264 It would be nice to be able to unify namedtuples and dictionaries and things, or do unification in the web browser.
265 Try it out for yourself, because next time I'll be talking about how you can go from here and use unification to build logic programs.
266
267 ### Postscript: Unifying Infinity
268
269 What was that earlier?
270 About only the finite cases?
271 Well, it turns out this unifier is good enough for implementing well-behaved logic programs, but it leaves out one complexity: the "Occurs Check."
272 This checks that a variable does not "occur" inside a term you unify it with, to avoid infinite solutions and non-termination.

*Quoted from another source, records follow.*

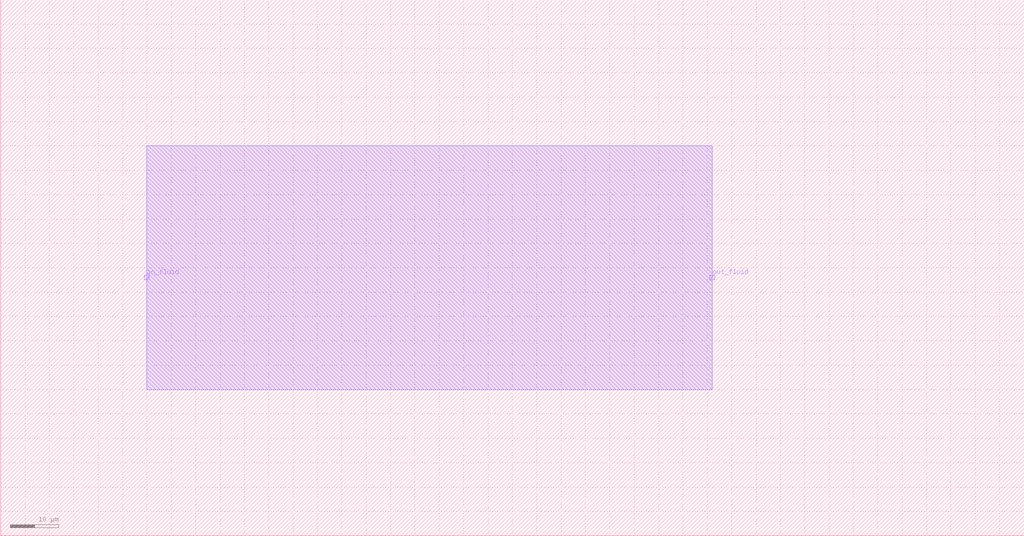
<source format=lef>

MACRO inline_res_60nl
  CLASS CORE ;
  ORIGIN  0 0 ;
  FOREIGN inline_res_60nl 0 0 ;
  SIZE 210 BY 110 ;
  SYMMETRY X Y ;
  SITE CoreSite ;
  PIN in_fluid
    DIRECTION INPUT ;
    USE SIGNAL ;
    PORT
      LAYER met1 ;
        RECT 29.5 52.5 30.5 53.5 ;
    END
  END in_fluid
  PIN out_fluid
    DIRECTION INPUT ;
    USE SIGNAL ;
    PORT
      LAYER met1 ;
        RECT 145.5 52.5 146.5 53.5 ;
    END
  END out_fluid
  OBS
    LAYER met1 ;
      RECT 30 30 146 80 ;
    LAYER met2 ;
      RECT 30 30 146 80 ;
  END
  PROPERTY CatenaDesignType "deviceLevel" ;
END inline_res_60nl

</source>
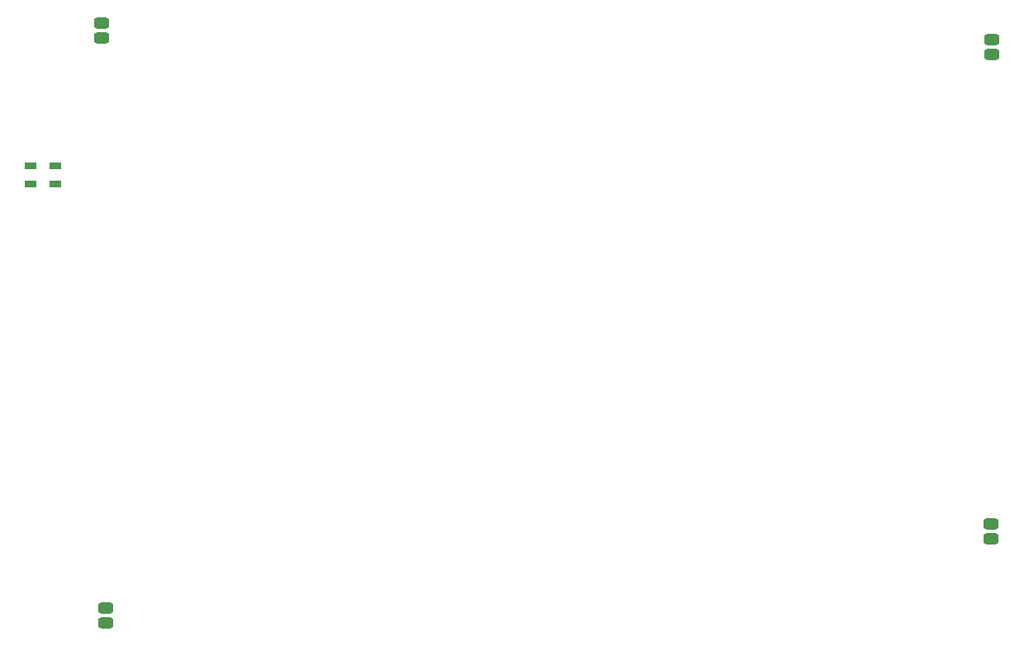
<source format=gbp>
G04 Layer_Color=128*
%FSLAX25Y25*%
%MOIN*%
G70*
G01*
G75*
G04:AMPARAMS|DCode=285|XSize=44mil|YSize=61mil|CornerRadius=10.5mil|HoleSize=0mil|Usage=FLASHONLY|Rotation=90.000|XOffset=0mil|YOffset=0mil|HoleType=Round|Shape=RoundedRectangle|*
%AMROUNDEDRECTD285*
21,1,0.04400,0.04000,0,0,90.0*
21,1,0.02300,0.06100,0,0,90.0*
1,1,0.02100,0.02000,0.01150*
1,1,0.02100,0.02000,-0.01150*
1,1,0.02100,-0.02000,-0.01150*
1,1,0.02100,-0.02000,0.01150*
%
%ADD285ROUNDEDRECTD285*%
%ADD286R,0.04721X0.03146*%
G54D285*
X322100Y-196900D02*
D03*
Y-202900D02*
D03*
X-36975Y-675D02*
D03*
Y5325D02*
D03*
X-35175Y-236775D02*
D03*
Y-230775D02*
D03*
X322225Y-7275D02*
D03*
Y-1275D02*
D03*
G54D286*
X-55575Y-59617D02*
D03*
Y-52333D02*
D03*
X-65775Y-59617D02*
D03*
Y-52333D02*
D03*
M02*

</source>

273 Many old Prolog implementations left out the occurs check for efficiency reasons, and we can leave it out for simplicity reasons if we want to trust our programmers to only write finite terms.
274
275 But let's go look at the problem specifically.
276 We can write a unification like:
277
278 ```python
279 >>> unify(a, (1, a))
280 { a: (1, a) }
281 ```
282
283 If you think through this, you can see that `a = (1, (1, (1, (1, ...))))`, going on infinitely deep.

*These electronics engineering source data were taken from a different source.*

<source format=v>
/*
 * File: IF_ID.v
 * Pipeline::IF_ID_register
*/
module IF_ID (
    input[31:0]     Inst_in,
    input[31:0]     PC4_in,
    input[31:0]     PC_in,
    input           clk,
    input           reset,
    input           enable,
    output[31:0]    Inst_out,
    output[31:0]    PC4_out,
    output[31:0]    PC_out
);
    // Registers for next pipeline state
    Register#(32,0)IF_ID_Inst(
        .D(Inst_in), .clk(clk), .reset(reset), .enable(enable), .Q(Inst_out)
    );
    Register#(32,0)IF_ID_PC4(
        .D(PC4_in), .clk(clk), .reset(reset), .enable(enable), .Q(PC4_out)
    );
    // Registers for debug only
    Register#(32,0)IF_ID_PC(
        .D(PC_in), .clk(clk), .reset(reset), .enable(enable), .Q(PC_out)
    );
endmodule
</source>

284 There are languages that work with logic on infinite terms like this, but applied naively it can end up giving us incorrect results or non-termination.

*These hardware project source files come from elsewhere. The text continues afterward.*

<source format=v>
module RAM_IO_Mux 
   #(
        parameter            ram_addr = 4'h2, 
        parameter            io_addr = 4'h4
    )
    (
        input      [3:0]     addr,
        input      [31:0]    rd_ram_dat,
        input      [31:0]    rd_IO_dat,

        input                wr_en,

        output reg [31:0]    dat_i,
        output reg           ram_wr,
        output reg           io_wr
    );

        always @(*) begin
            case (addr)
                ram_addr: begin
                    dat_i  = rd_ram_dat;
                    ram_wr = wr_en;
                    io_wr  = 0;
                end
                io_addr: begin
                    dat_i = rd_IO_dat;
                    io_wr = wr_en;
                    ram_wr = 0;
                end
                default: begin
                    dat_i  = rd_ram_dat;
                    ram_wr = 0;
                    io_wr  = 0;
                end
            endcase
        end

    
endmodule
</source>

285 For instance, with proper support for infinite terms, the following should unify:
286
287 ```python
288 >>> env = unify(a, (1, a))
289 >>> env = unify(b, (1, b), env)
290 >>> env = unify(a, b)
291 ```
292
293 But instead, it gets stuck on the last step, descending forever.
294 There are two ways to solve this.
295 One is to embrace infinite terms and include fixpoints in your logic, giving you terms like `a = fix x. (1, x)` and `b = fix x. (1, x)`.
296 I don't know how to do this, though.
297
298 The other way is to detect unifications that would lead to infinite terms, and reject them.
299 We take our code that adds variables to the substitution, and add the occurs check there:
300
301 ```python
302 if isinstance(a, Var):
303 if occurs(a, b, env): return None
304 return { **env, a: b }
305 if isinstance(b, Var):
306 if occurs(b, a, env): return None
307 return { **env, b: a }
308 ```
309
310 If we're using the occurs-check here, then we know a few things:
311
312 - `a` is a variable that's already been `walk()`-ed.
313 - `a` and `b` aren't equal to each other, because earlier in the unify checked that.
314
315 This means that we can check if the literal variable `a` occurs literally in walked terms and subterms of `b`.
316 If there's a variable in `b` that's a synonym of `a`, then it will walk to `a` because it was the result of walking.
317 While it's safe to assume to that `a` has already been walked, note that we can't assume that `b` has already been walked since we're recursing over it.
318 Then, the implementation looks like this:
319
320 ```python
321 def occurs(a, b, env={}):
322 b = walk(env, b)
323 if a == b:
324 return True
325 if isinstance(b, tuple):
326 return any(occurs(a, x) for x in b)
327 return False
328 ```
329
330 Now if we try...
331
332 ```python
333 >>> unify(a, (1, a))
334 >>>
335 ```
336
337 We correctly don't unify this.
338 We've got sound unification over finite terms.
339 This is useful to clean the situtation up, but I'm still a bit sad to see infinite terms go...
340
341 ----
342
343 *Edit November 26, 2020.*
344 Thanks to Onel Harrison for giving some clarity feedback and pointing out some typos.